When Kate and I got in line at the Guggenheim Monday morning at 10am I had my Nikon FM2n and 6 shots left on a roll of Kodak Tri-X 400. Luckily I had rated that roll at 1250 ISO for overcast winter days and early nightfalls. I find you can push Tri-X to 1600 or even 3200 and get usable images, but for 35mm I try to keep at 1250 or under. The grain is pronounced at 1250, but not quite overwhelming in a Xtol developer. Of course, if you used something like Rodinal, it would be grain city even at 800.
I hadn’t planned on taking any shots inside of the Maurizio Cattelan exhibit, just a shot of the Guggenheim facade.

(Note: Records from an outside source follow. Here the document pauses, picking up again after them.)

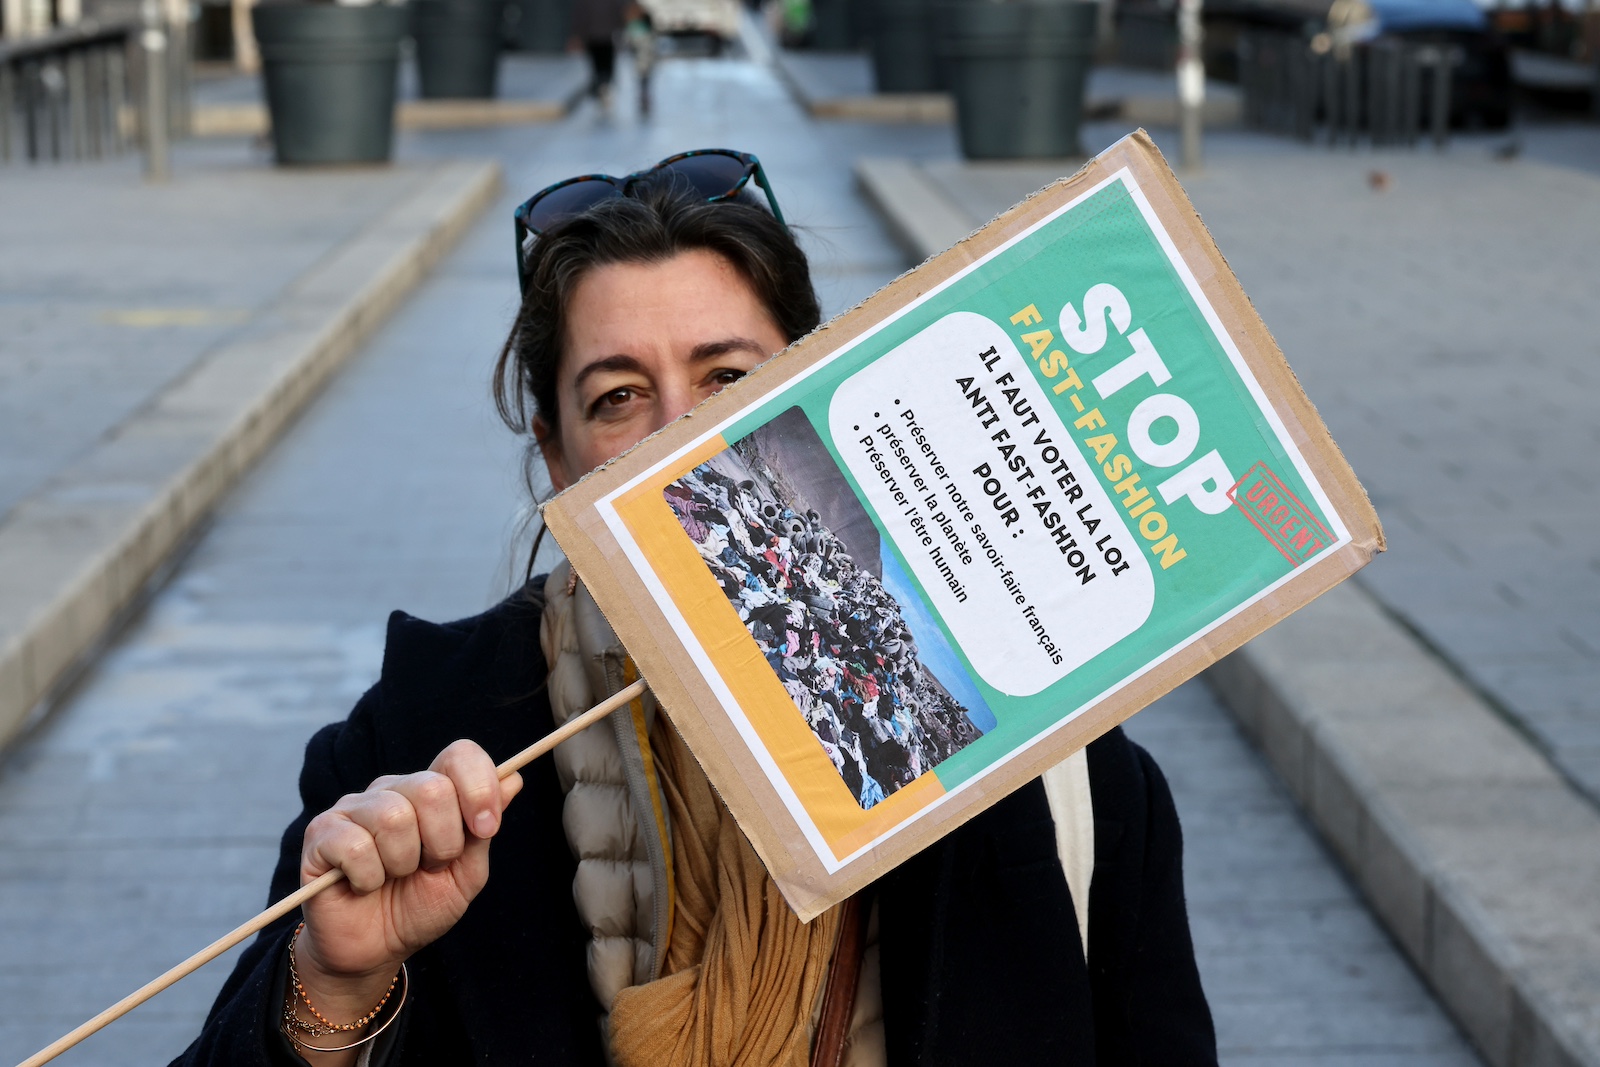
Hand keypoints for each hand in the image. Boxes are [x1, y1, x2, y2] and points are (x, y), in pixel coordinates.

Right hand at [291, 740, 522, 1020]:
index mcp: (430, 792)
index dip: (480, 787)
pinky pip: (356, 846)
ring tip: (394, 877)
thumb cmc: (420, 907)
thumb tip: (514, 777)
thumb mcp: (466, 873)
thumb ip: (484, 827)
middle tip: (430, 867)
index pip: (459, 755)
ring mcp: (354, 808)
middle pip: (432, 788)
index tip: (486, 829)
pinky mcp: (321, 834)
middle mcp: (392, 790)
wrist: (376, 950)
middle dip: (443, 841)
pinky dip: (369, 877)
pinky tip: (364, 884)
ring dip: (404, 862)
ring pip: (393, 817)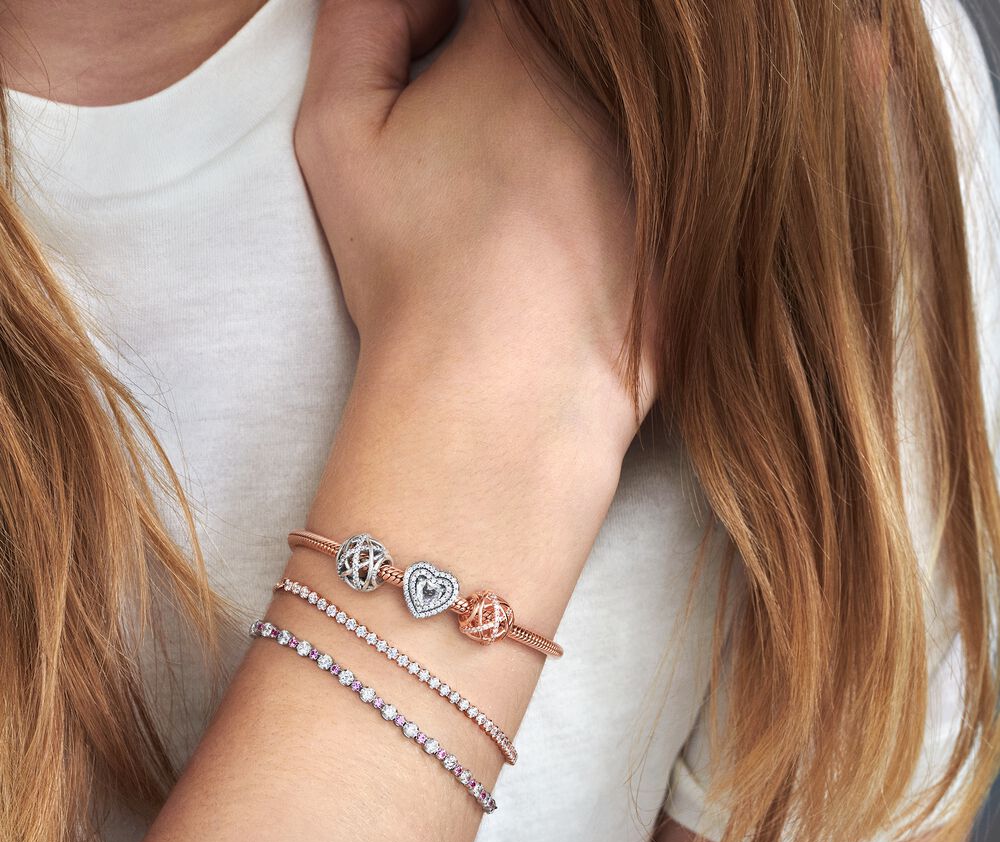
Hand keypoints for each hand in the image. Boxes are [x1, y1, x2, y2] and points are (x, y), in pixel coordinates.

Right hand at [295, 0, 652, 450]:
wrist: (498, 387)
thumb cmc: (411, 268)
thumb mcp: (338, 129)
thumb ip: (357, 21)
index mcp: (523, 40)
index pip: (505, 15)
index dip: (469, 48)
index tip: (450, 100)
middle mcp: (613, 81)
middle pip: (572, 57)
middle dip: (525, 98)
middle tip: (486, 174)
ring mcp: (667, 150)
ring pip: (622, 117)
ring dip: (577, 147)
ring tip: (527, 224)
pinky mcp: (702, 217)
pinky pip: (666, 182)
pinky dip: (625, 204)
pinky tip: (573, 259)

That plan changed when I got inside. The exhibit is whimsical, and thanks to the unique design of the Guggenheim, totally engaging. As you climb or descend (we took the stairs to the top and went down) the view of the exhibit, which hangs from the ceiling into the atrium, is constantly changing. You see pieces from above, then at eye level, then from below. It wasn’t long before I joined the camera snapping hordes. The Guggenheim has a no photography policy, but guards and staff did not prevent people from taking pictures. Camera flashes, despite the total inability to light up something that far away, fired almost constantly. I was able to take these shots, sans flash of course, at f4 and 1/60th of a second. I think I was able to use 1/125th of a second on one of them and had to use f2.8 on another. Still I’m happy with how they turned out. I could have easily shot a roll or two of film to capture this exhibit, but I liked knowing that I had to be selective.
This was my favorite piece of the exhibit, but also the hardest to photograph. I knew I only had two exposures left and I wanted to save one for the facade on the way out. How do you expose for a huge, dark mass of soil against a white background? Very carefully… I love the bunnies on the grass.
All images developed in Xtol 1+1 solution at 68F for 11.5 minutes.